If the act was not passed in the manner required by the constitution, the facts which render it invalid should be distinctly stated. The defendant’s “ information and belief ” *505that a bill was not read three times, on different days, in the house of representatives before its final passage, may induce him to indulge in certain conclusions, but unless he disclose the facts to the court upon which he bases his conclusions, we have no means of ascertaining whether his conclusions of law are well founded. What the journal of the house of representatives may show is one thing, and what the defendant is “informed and believes” they show is quite another. The act of April 17, 1873, is published with the other acts of the legislature as being a valid act, and until it is shown that it is not, we shall indulge all presumptions in its favor. If the law was not read three times, on different days, the fact that it was not, instead of the pleader’s “information and belief,” should be unequivocally averred, to the end that an issue may be formed as to the fact and not as to the “belief.” This court will not, at the mere suggestion of a pleader, that a law was not legally passed, examine the house journals to ascertain if his “information and belief" be well founded. Having disposed of this portion of the rejoinder, the question presented is, Does the rejoinder show that Ouachita county did not have the requisite number of inhabitants? The averment is, that the political townships of. Carouse, Caney and Missouri, and the greater part of Jackson and one-half of Jefferson were, by the act creating the county of Nevada, taken from the territorial limits of the county of Ouachita, “ thereby leaving said county of Ouachita at that time and since with a population of less than ten thousand.” Just how many inhabitants resided on the territory taken from Ouachita county and added to that of Nevada, is not stated. The rejoinder is very inartistically drawn, as it states conclusions of facts instead of the facts themselves. If the defendant had stated that by the census of 1870 the county of Ouachita had upwards of twelve thousand inhabitants, and that it was re*506duced below that number by the act taking the townships named from the county, stating the resident population thereof as shown by the census, he would have laid the foundation for the conclusion that the county was reduced below ten thousand, if the facts would warrant the assertion.

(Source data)

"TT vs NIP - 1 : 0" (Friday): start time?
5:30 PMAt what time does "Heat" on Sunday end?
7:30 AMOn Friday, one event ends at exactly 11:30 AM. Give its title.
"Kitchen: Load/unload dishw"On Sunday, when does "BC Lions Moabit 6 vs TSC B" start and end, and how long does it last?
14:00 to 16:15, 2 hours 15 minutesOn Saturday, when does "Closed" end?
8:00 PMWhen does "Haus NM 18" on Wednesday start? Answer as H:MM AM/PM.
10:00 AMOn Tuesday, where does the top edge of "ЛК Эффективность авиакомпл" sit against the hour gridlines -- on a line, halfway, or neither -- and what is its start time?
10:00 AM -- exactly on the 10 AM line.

TASK LIST ::
**A)** Translate this sentence from the court opinion into Spanish: "The act of April 17, 1873, is published with the other acts of the legislature as being a valid act, and until it is shown that it is not, we shall indulge all presumptions in its favor."
**B)** Pick up the court opinion after its final sentence and keep writing.

ANSWERS BY TASK ::
**A)** La ley del 17 de abril de 1873 se publica junto con las demás leyes de la legislatura como una ley válida, y hasta que se demuestre que no lo es, admitiremos todas las presunciones a su favor.

**B)**
For our own satisfaction and for the purpose of ascertaining whether a substantial defense could be set up by the defendant, in the event he had leave to amend, we have examined the census of 1870, and find by deducting the resident population of the townships of Carouse, Caney and Missouri and three-fifths of'Jackson and one-half of Jefferson, that the county of Ouachita would be left with a population of over ten thousand.

In view of this the demurrer to the rejoinder is sustained, and a judgment of ouster will'be entered.